[Stored data entries]
════════════════
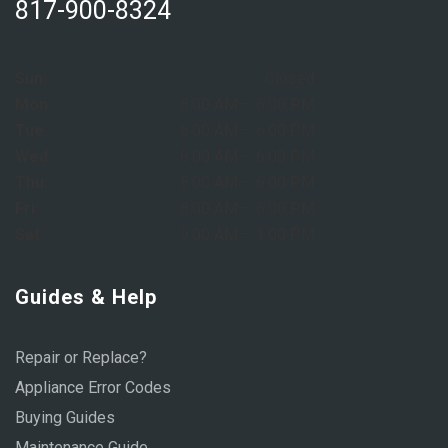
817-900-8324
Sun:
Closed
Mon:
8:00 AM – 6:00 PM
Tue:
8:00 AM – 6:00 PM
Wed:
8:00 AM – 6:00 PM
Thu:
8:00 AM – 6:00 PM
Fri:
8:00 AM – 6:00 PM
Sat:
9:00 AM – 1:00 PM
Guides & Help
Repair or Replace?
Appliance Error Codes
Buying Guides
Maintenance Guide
════════════════
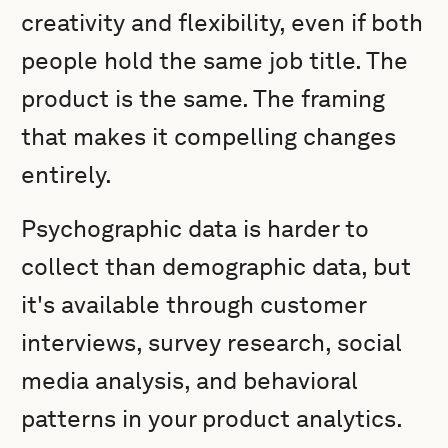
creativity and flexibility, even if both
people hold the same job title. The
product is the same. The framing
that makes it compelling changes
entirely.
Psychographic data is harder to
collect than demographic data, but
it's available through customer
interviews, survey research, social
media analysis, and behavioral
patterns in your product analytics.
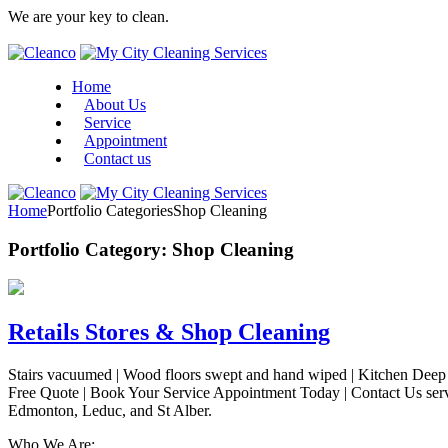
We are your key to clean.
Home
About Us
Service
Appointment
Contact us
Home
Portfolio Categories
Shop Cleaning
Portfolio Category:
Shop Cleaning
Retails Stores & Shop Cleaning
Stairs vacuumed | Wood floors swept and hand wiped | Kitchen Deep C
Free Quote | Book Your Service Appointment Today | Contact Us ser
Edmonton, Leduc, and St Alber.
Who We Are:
════════════════
• Exercise
Please give the number of lines in the data where "same" appears, without any other words.

• Problem solution
2